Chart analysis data
----

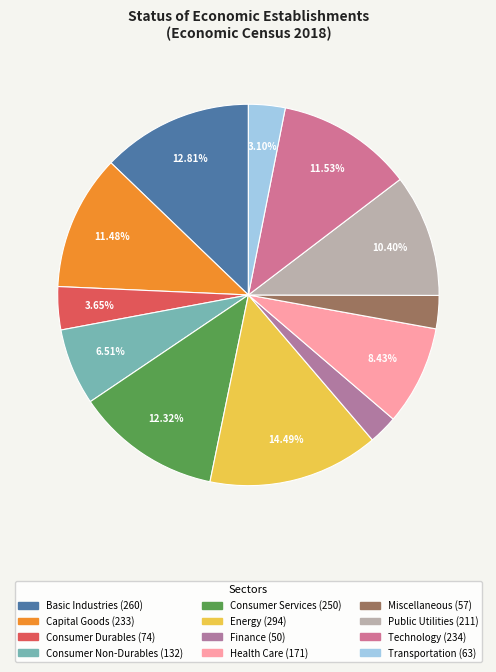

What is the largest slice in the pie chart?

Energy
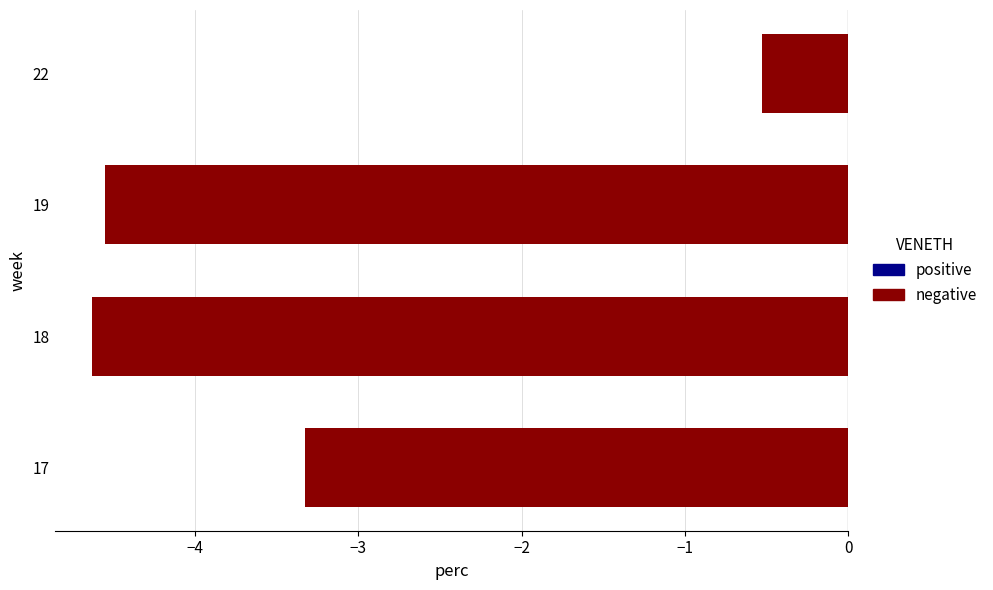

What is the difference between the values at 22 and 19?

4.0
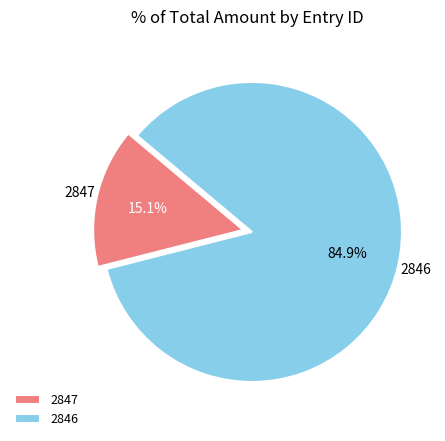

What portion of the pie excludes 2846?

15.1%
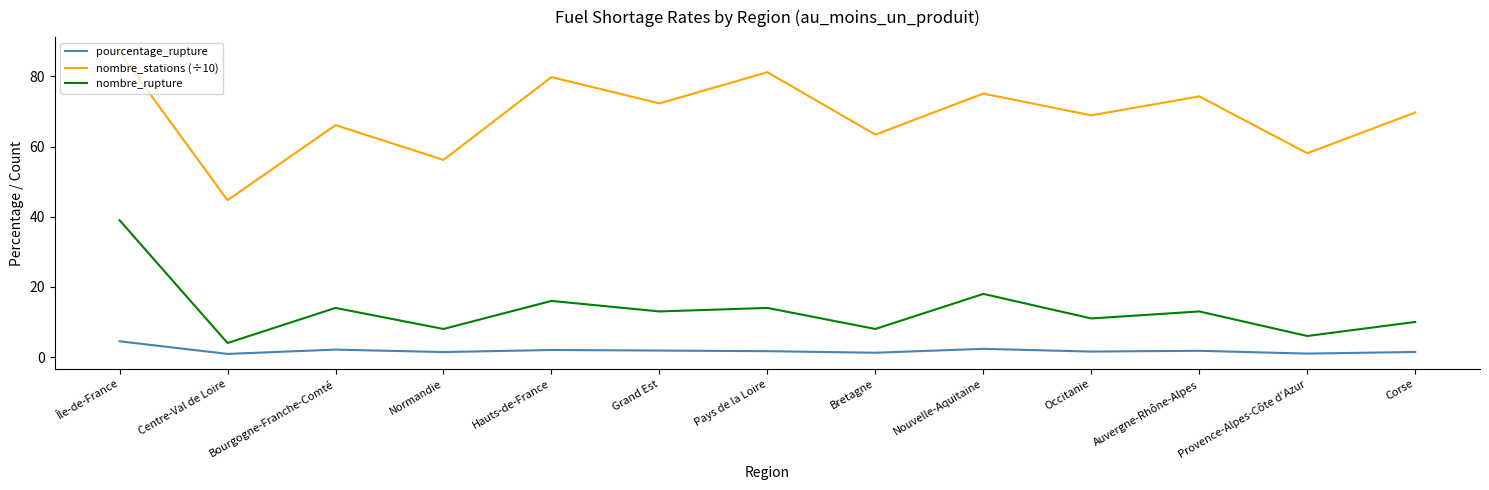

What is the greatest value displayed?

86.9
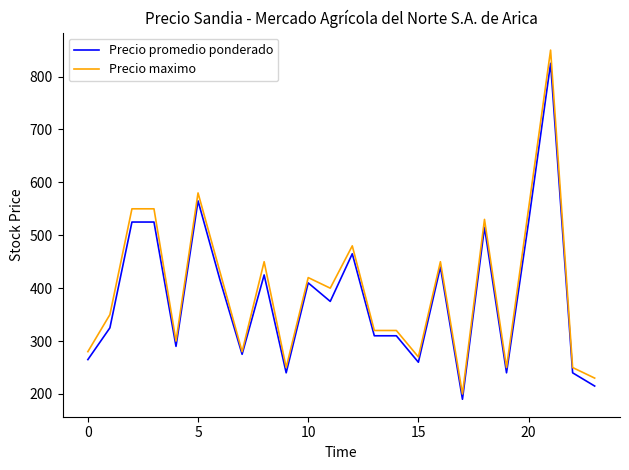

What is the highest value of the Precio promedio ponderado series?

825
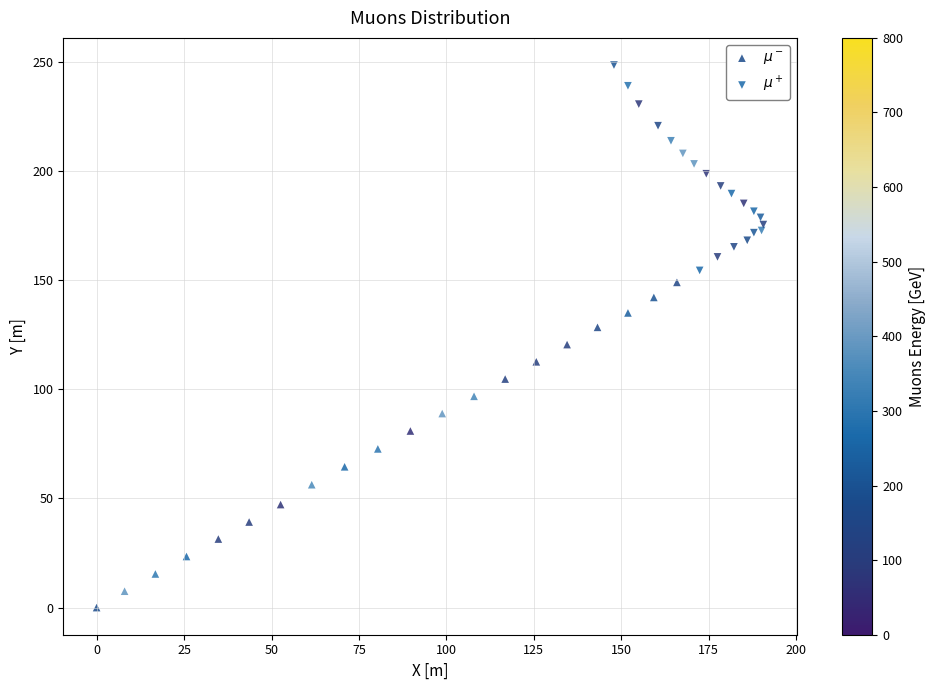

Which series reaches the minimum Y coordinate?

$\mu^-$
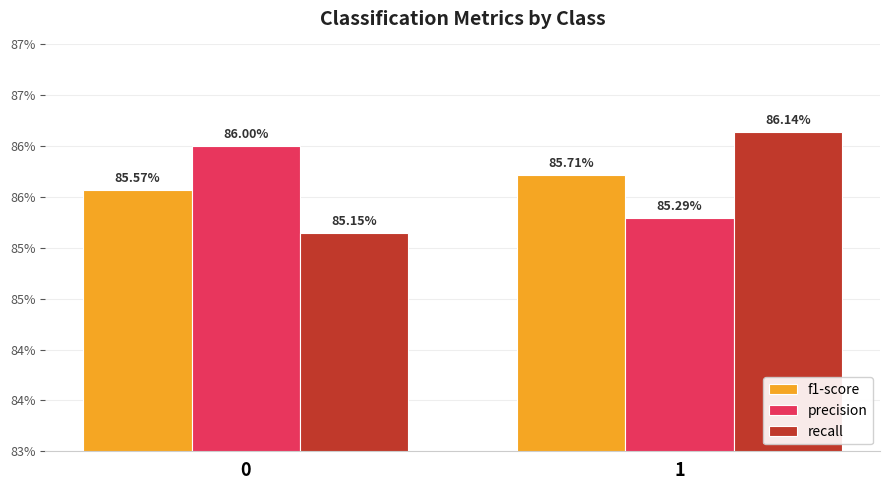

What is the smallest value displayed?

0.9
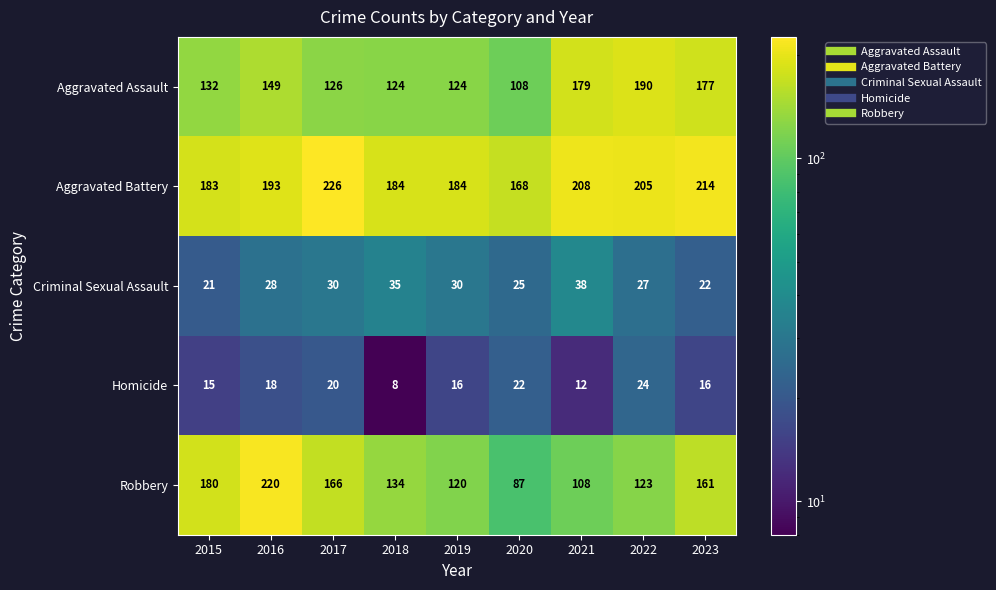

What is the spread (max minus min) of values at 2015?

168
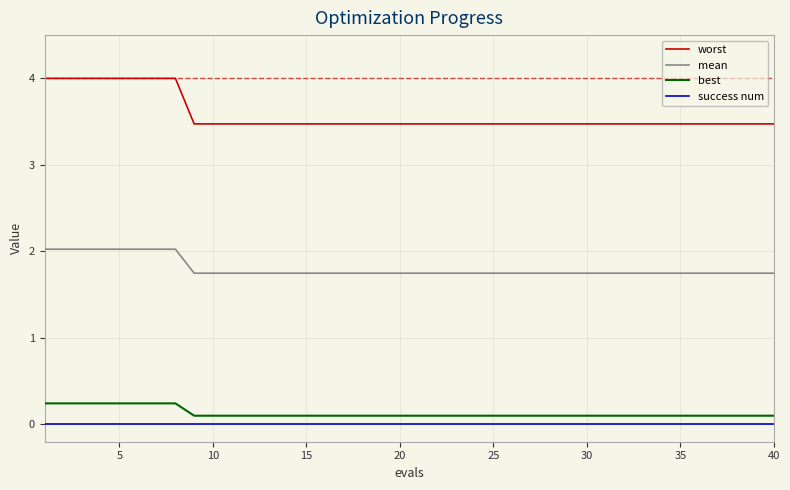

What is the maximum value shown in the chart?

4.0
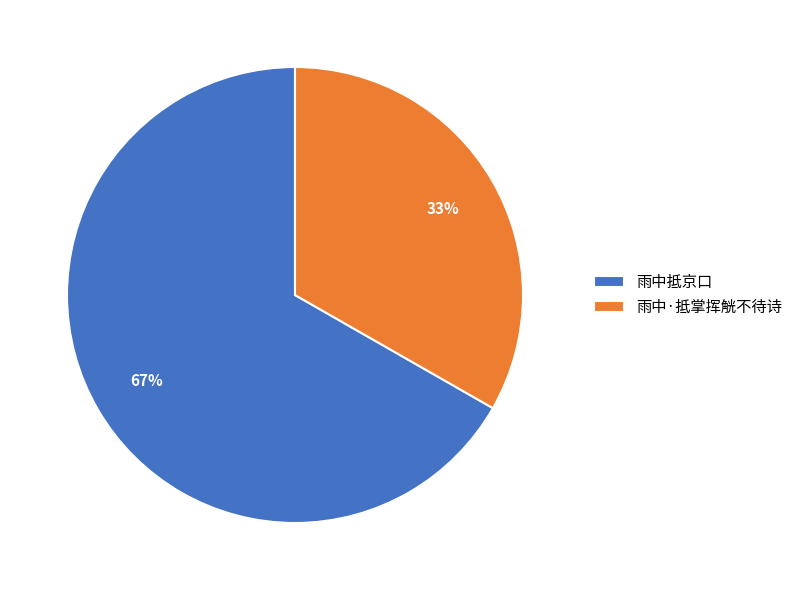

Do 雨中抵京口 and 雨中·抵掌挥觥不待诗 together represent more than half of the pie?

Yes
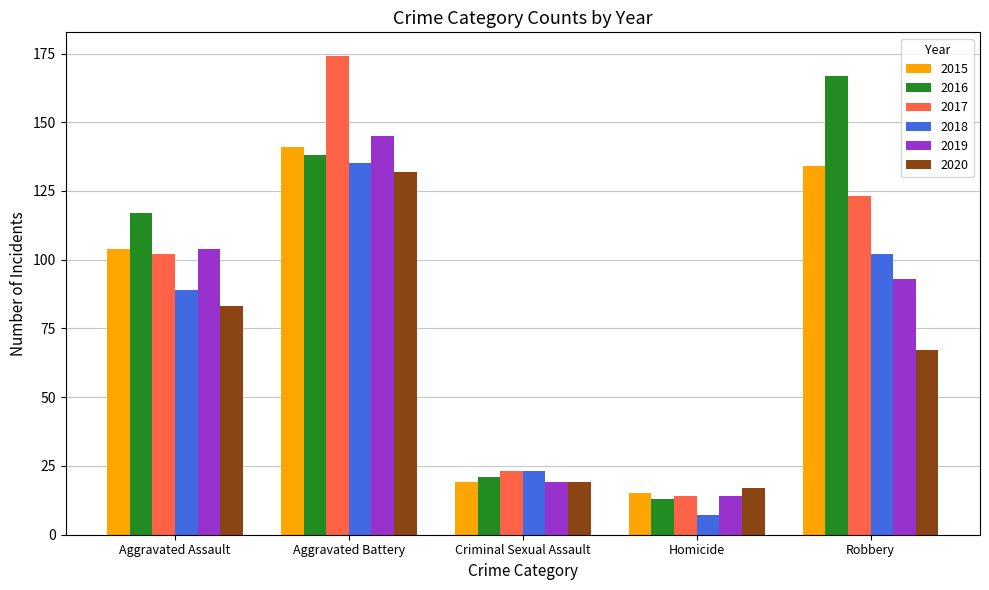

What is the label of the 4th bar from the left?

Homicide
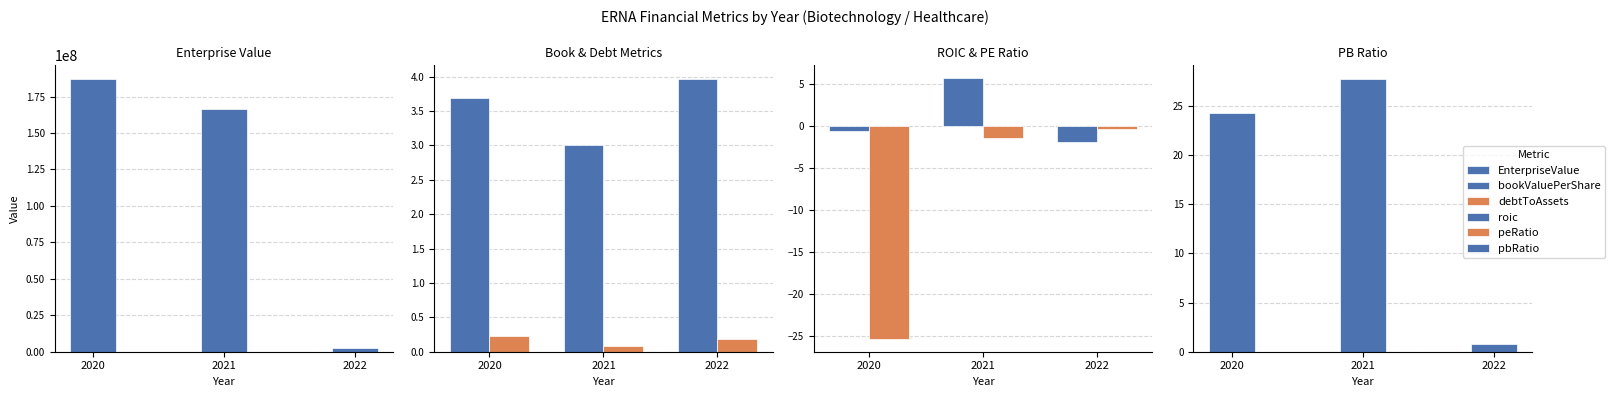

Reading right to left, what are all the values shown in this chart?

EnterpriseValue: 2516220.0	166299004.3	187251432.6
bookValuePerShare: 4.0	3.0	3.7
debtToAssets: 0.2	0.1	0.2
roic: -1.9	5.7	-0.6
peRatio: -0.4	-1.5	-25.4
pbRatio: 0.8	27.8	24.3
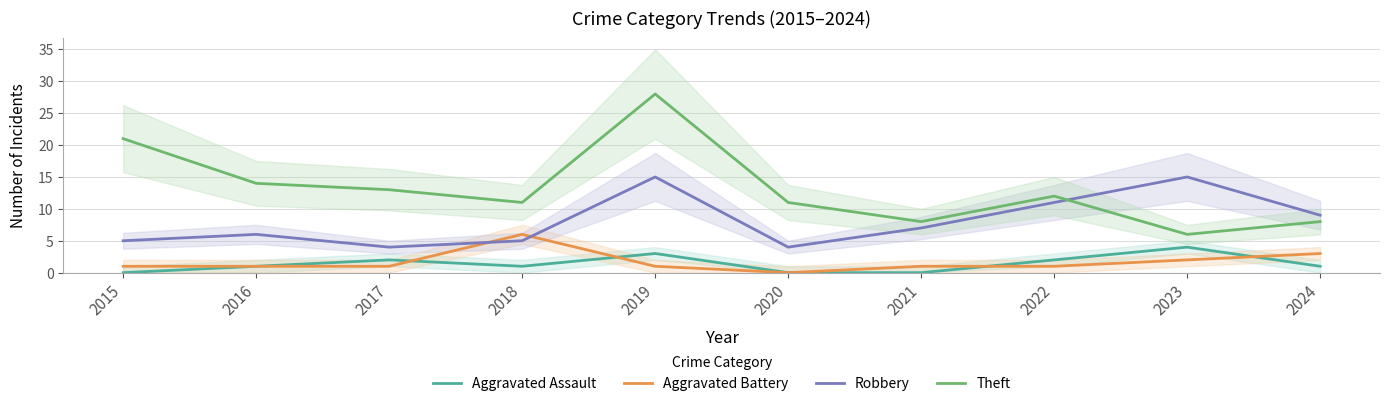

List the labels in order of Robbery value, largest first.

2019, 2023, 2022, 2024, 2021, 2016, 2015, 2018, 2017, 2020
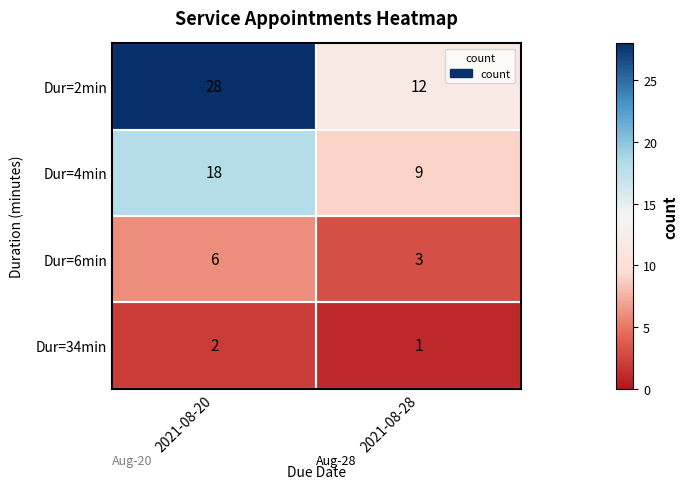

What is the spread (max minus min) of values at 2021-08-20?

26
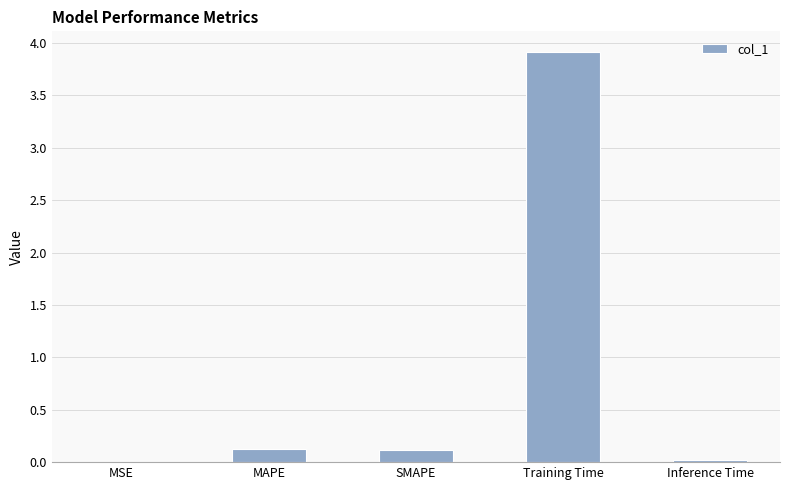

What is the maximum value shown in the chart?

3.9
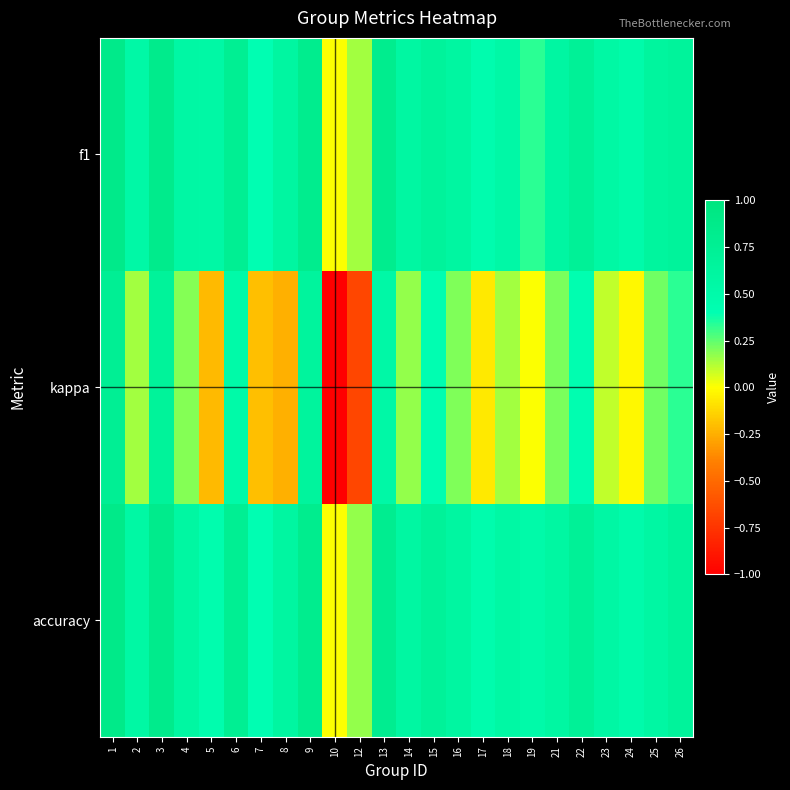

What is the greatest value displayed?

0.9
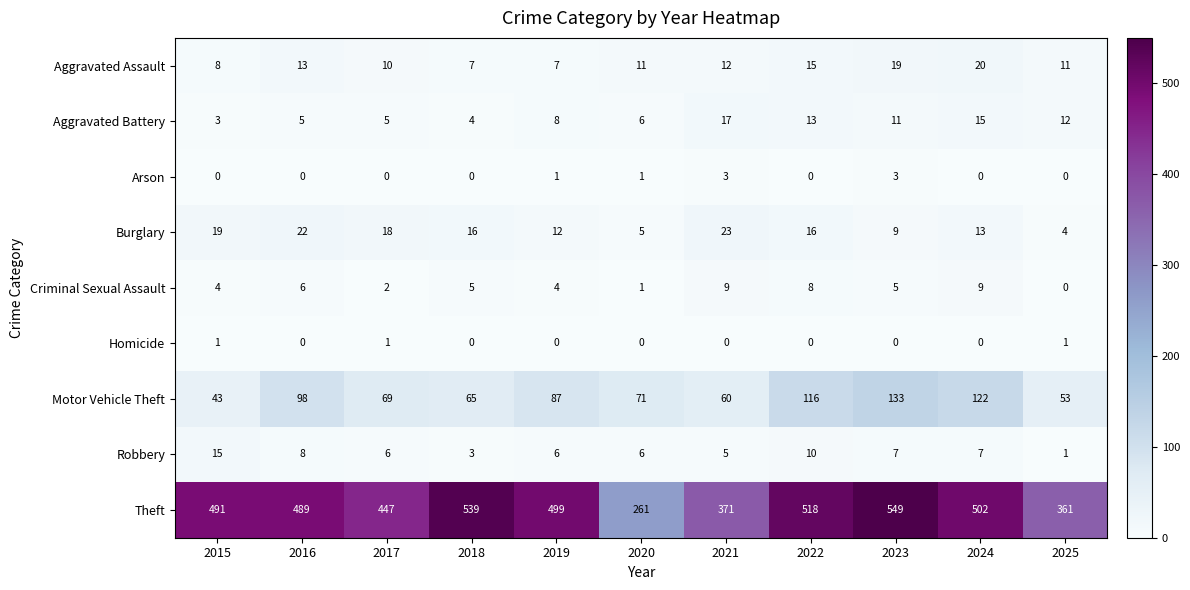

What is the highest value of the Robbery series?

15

----

ACTIVITY: Pick out every line in the rows above that contains the word "left", and copy each of those lines in full.

SOLUTION TO THIS EXERCISE:
What is the label of the 4th bar from the left?
Reading right to left, what are all the values shown in this chart?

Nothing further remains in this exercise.